In a diversion to draw an analogy, there is this "million monkey" theory that says if you give each of a million monkeys an electronic keyboard and computer, the odds are that eventually one of them would write Hamlet given enough time. That analogy applies to the primordial soup that was our oceans. You can also look up the Miller-Urey experiment that shows how the building blocks of life have been shown in a laboratory to be relatively easy to create.

OK, let's do some sizing to be sure we get our numbers right. At the molecular level, chemicals would be able to collide and either interact or not according to whether the result was favorable on an energy-level standpoint. Look up ENTHALPY because it is that quantity that most often determines "favorable" for an arbitrary reaction. And this is the PhD chemist talking now. I am in full "Doc" mode.
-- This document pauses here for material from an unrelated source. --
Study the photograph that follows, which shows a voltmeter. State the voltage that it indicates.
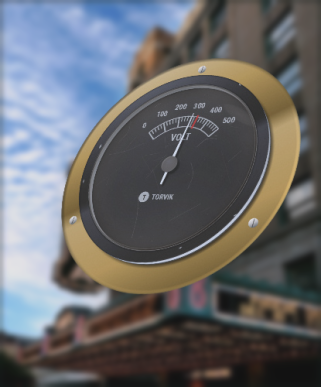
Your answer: 300 V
This putative arbitrary favorable reaction can occur within milliseconds in even a fraction of a milliliter of water, and if you consider Avogadro's number (6.022 x 10^23, or 602 sextillion, USA standard for that name), then a concentration of 0.001 Molality means 602 quintillion molecules per liter or 602 quadrillion (10^15) molecules per milliliter. And if I recall correctly, the concentration of minerals in our blood is higher than 0.001 M. It is more like 0.06 M. That is also the approximate level of dissolved minerals in sea water and that is NOT a coincidence if evolution is true. But let's go with that smaller number for the sake of argument.

A chemical reaction can occur in as little as a couple of hundred microseconds. I have personally measured reactions in water (the chemists would say "aqueous media") that took less than 200 microseconds. The barrier is how fast two chemicals can float their way through surrounding water molecules to approach each other enough for their electron clouds to interact. In water, it is hard to compute specific rates but to say that a reactant collides with a potential partner at least 1000 times per second (in warm water) is actually a bit conservative on my part.

From the Smithsonian web site on oceans, you find that the ocean is estimated to be about 1.3 billion cubic kilometers. That is 1.3 x 10^9 cubic km or 1.3 x 10^18 cubic meters. A liter is a cubic decimeter (10 cm on a side), so that is 1.3 x 10^20 liters or 1.3 x 10^23 milliliters (ml).

The oceans are estimated to have occupied the planet for 4.4 billion years. Life in its most primitive forms comes from about 4.1 billion years ago. So in very rough terms, we had 300 million years of chemical reactions before life first formed in the oceans. One year is 31536000 (31.5 million) seconds, so 300 million years is 9.48 trillion seconds, or 9.48 x 10^12 seconds.

All it takes is a favorable collision. And we have ( 602 x 10^15 molecules ) x ( 1000 interactions / second) x ( 1.3 x 10^23 ml ) x ( 9.48 x 10^12 seconds) OR.... 602 * 1 * 1.3 * 9.48 * 10^15 * 10^3 * 10^23 * 10^12 = 7419.048 x 10^51 or 7.4 x 10^56 collisions. If we were to try to name that number, using the USA naming standard of 1 billion = 1 thousand thousand thousand, that would be... wait for it....

740 billion billion billion billion billion billion billion billion billion billion billion billion billion billion billion billion billion billion chemical collisions.

For those who say that life is so unlikely as to be a one chance in a billion, I think my numbers are big enough to accommodate your odds. Let's say that your 1 chance in a billion is wrong. I'll give you one chance in a billion billion billion. I've still got 15 more billions strung together on my side that say life had plenty of time to form.